Сначала состоялся суд над писателями Синявским и Даниэлем, назначивший им за их творчество тюремные сроки в семь и пятнадцать лет соответственно.
Михаил Шолохов, выступая на XXIII съезде КПСС, посчитал приговор слишком мягким.
Впечатлительная и честная до одури Лидия Чуковская в открытом письме Шолохову, которое бродило по стране в «сам-издате», пообещала нобелевскому лауреату, что литература отомстит за себя сама и приговорит Шолохова к высшей мере наказания – к творческому бесплодию.
Стрела попала не в бровь, а в глаз! Только ленивый не знал, что Шолохов вот уже двадцать лет усердно и безуспешно пишет роман «Они сражались за Родину» и никак не может закончить.
На этом фоне даже смерть Анны Ахматовой 5 марта 1966-го в подмосковном санатории произошла как-то не очень горько и не очень заметно. Страна как всегда активно включилась в празднование Женского дня, и ее тело доставили в Ленинград только 10 марта…
Хотя главное для меня и моих друзей вовсе не эпохальные события, не разломы советской истории, а ожидание предстоящих экзаменов. Время, о котором школьные учителя настырно твердили нам изо дня в день, на протяжении всего учебного года, – это время подступило.
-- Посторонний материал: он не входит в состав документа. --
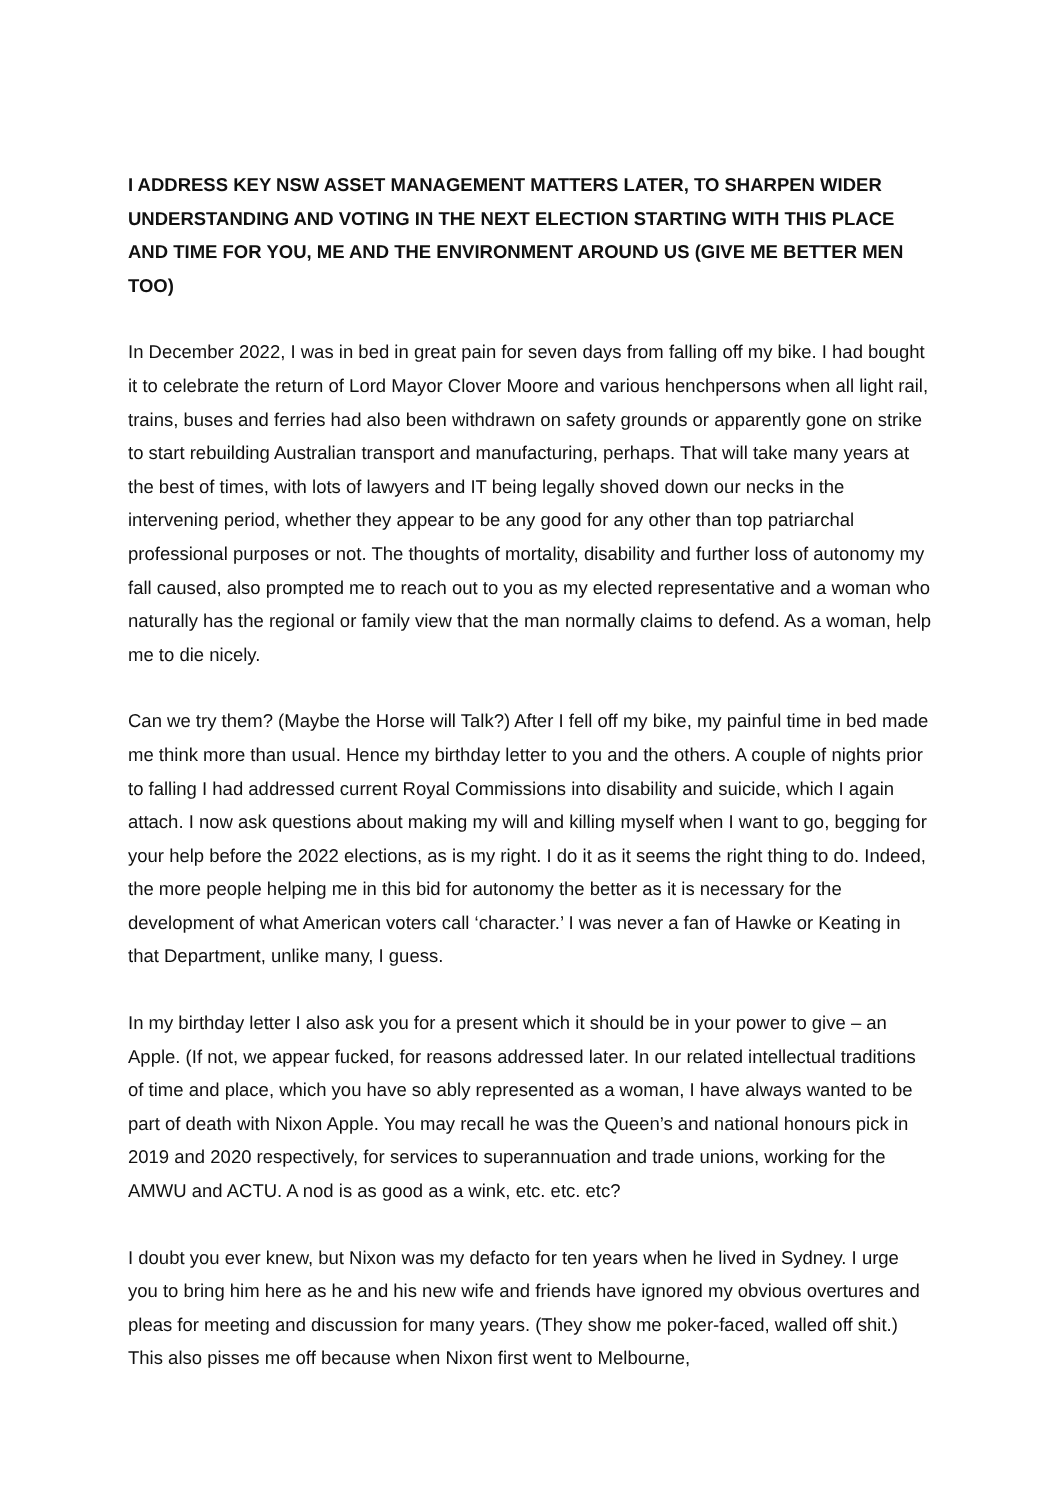I ADDRESS KEY NSW ASSET MANAGEMENT MATTERS LATER, TO SHARPEN WIDER UNDERSTANDING AND VOTING IN THE NEXT ELECTION STARTING WITH THIS PLACE AND TIME FOR YOU, ME AND THE ENVIRONMENT AROUND US (GIVE ME BETTER MEN TOO)
In December 2022, I was in bed in great pain for seven days from falling off my bike. I had bought it to celebrate the return of Lord Mayor Clover Moore and various henchpersons when all light rail, trains, buses and ferries had also been withdrawn on safety grounds or apparently gone on strike to start rebuilding Australian transport and manufacturing, perhaps. That will take many years at the best of times, with lots of lawyers and IT being legally shoved down our necks in the intervening period, whether they appear to be any good for any other than top patriarchal professional purposes or not. The thoughts of mortality, disability and further loss of autonomy my fall caused, also prompted me to reach out to you as my elected representative and a woman who naturally has the regional or family view that the man normally claims to defend. As a woman, help me to die nicely.
Can we try them? (Maybe the Horse will Talk?) After I fell off my bike, my painful time in bed made me think more than usual. Hence my birthday letter to you and the others. A couple of nights prior to falling I had addressed current Royal Commissions into disability and suicide, which I again attach. I now ask questions about making my will and killing myself when I want to go, begging for your help before the 2022 elections, as is my right. I do it as it seems the right thing to do. Indeed, the more people helping me in this bid for autonomy the better as it is necessary for the development of what American voters call ‘character.’ I was never a fan of Hawke or Keating in that Department, unlike many, I guess.
In my birthday letter I also ask you for a present which it should be in your power to give – an Apple. (If not, we appear fucked, for reasons addressed later. In our related intellectual traditions of time and place, which you have so ably represented as a woman, I have always wanted to be part of death with Nixon Apple. You may recall he was the Queen’s and national honours pick in 2019 and 2020 respectively, for services to superannuation and trade unions, working for the AMWU and ACTU. A nod is as good as a wink, etc. etc. etc?
I doubt you ever knew, but Nixon was my defacto for ten years when he lived in Sydney. I urge you to bring him here as he and his new wife and friends have ignored my obvious overtures and pleas for meeting and discussion for many years. (They show me poker-faced, walled off shit.) This also pisses me off because when Nixon first went to Melbourne,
Чем дольше ты ждешь чего-то, тем внезапнее оно грядет!
1967-1970
Осень на Северном Кавказе долгая, несмелая, как бы продолжение нескончаемого жаркого лета, и только архисуеверные люди прекращают купаться в Тереке с того дня, когда по народному поверью святой Илья мочится в воду.
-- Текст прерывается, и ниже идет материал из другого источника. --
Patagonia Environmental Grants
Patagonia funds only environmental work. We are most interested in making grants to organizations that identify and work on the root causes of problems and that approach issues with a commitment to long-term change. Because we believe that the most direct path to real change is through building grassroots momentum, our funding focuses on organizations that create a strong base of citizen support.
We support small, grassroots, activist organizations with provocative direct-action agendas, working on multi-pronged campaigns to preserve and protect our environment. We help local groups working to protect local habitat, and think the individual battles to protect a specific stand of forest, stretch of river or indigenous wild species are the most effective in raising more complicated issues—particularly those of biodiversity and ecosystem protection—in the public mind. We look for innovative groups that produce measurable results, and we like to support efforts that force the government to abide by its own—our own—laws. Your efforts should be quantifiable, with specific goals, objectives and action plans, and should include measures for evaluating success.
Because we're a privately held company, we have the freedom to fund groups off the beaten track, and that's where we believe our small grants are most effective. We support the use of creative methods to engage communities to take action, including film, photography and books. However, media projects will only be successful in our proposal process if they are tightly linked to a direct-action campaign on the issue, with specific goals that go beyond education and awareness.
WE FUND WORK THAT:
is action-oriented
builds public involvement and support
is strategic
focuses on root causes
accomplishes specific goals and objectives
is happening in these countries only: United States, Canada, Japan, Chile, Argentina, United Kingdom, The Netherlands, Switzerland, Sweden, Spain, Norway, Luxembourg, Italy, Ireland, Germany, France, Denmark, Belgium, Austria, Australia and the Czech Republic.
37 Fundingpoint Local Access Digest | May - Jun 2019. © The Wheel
Нодара провожало много народу. В основном одноклассники, которые в вуз поступить не смогли, на работу не устроились, и разговоры шли о том, куда бы можно было приткнуться, а совсем не о Нодаре Глонти.
О, эти незабываемые моздокские проводы в армию, когда, кажется, весь город, похерив всякий режим экономии, с раблезианской щедростью и непостижимым загадочным изобилием гуляет, сотрясаясь от песен, плача и криков, гуляет так самозабвенно, так разнузданно, будто это последнее событие в его двухсотлетней истории и завтра знаменитый форпост пограничной Кавказской линии ждет судный день, о котором пророчествуют на своих собраниях местные баптисты.
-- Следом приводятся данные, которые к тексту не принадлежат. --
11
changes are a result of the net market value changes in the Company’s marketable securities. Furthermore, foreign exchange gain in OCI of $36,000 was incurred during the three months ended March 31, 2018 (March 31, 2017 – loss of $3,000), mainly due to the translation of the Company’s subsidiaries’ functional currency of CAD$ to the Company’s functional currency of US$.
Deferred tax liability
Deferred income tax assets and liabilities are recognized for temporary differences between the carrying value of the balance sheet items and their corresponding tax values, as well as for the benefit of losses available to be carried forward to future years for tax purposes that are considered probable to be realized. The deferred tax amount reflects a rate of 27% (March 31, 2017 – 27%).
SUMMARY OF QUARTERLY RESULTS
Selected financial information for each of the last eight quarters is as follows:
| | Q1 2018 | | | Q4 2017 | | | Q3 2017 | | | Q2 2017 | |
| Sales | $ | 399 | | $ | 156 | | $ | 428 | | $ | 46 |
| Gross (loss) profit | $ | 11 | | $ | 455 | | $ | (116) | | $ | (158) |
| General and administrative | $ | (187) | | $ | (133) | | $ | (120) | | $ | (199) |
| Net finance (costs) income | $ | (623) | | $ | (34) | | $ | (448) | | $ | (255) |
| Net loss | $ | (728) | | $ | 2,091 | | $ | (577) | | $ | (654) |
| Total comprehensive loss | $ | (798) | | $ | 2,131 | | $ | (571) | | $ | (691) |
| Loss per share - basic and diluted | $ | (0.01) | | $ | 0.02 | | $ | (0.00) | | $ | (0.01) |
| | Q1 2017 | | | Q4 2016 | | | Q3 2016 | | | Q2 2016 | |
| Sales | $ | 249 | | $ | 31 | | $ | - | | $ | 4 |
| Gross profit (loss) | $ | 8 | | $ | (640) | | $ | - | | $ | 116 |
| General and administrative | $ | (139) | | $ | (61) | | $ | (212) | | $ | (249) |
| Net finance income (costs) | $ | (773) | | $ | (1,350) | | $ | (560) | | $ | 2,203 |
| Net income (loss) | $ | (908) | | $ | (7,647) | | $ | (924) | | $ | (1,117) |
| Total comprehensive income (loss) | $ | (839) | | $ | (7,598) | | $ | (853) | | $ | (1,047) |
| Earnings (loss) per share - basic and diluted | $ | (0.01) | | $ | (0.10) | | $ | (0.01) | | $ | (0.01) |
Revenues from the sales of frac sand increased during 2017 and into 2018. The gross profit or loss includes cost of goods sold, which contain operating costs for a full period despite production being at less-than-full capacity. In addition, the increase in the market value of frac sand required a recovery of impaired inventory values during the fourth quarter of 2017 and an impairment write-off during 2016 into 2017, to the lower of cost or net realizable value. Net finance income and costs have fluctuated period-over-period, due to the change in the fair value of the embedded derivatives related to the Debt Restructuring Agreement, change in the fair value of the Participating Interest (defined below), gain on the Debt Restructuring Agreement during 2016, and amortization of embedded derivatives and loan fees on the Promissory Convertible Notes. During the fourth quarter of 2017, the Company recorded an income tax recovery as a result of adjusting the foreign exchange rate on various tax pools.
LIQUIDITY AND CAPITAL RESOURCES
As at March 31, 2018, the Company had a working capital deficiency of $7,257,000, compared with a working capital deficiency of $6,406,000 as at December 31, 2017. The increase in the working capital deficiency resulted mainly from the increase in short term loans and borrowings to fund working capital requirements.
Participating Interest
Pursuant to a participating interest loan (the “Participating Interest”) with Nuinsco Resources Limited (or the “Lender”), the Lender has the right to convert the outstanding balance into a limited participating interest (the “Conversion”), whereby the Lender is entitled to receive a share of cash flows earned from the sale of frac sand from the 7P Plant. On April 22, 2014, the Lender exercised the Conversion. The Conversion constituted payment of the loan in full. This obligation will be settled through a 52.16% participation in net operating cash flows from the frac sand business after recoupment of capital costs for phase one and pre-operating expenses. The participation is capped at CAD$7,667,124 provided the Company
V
Военкомат располагается в низеньком двухэтажном здании, где прежде была гостиница, существовавшая, наверное, с тех времен, когда Шамиль со своими мюридами осадил город, но община армян-купцов выдала ему самую красивую девушку, и имам согласно легенде ушел с войсками в сторону Чечни.
Когда все призывники отметились в военкомате, подошел небольшой серенький автобус «пазик». Я и Саня Блинов подняли Нодара на плечи и, как ножом разрезая толпу, понесли к автобусу.
В автобусе сидел военком.
Плотная стена людей выдавливала призывников, как косточки из виноградной кисти. Блестя лысыми головами, почти солдаты расселились в автобусе. Военком проверил их наличие по бумажке.
В автобусе погас свет, и он медленно пополз сквозь толпу, пронзительно крича сигналом. Казалось, ревет попавший в западню сильный раненый зверь.
Нодар, высунувшись из окна, пожимал руки знакомым и кричал что-то по-грузински своей матери.
Пьяные родственники призывников стучали в окна автобуса кулаками и бутылками и разбили несколько стекол. Нодару осколками порезало голову. Кровь тоненькими, как нитки, струйками текла по его лицу с висков, но он все равно улыбался, пожимал протянутые руки и кричал что-то матери…
… А весной 1968 года, когда легкий ветер сорвал с тополей первый пух и понес по всему городу, как крошечных неисчислимых десантников, меня призвали в армию.
В одну ночь со мной уходил Борис Кирхер.
Призывников почти всегда увозят ночью. Бывает много пьяных, и, чтобы было поменьше драк, их вывозят в два часа ночи.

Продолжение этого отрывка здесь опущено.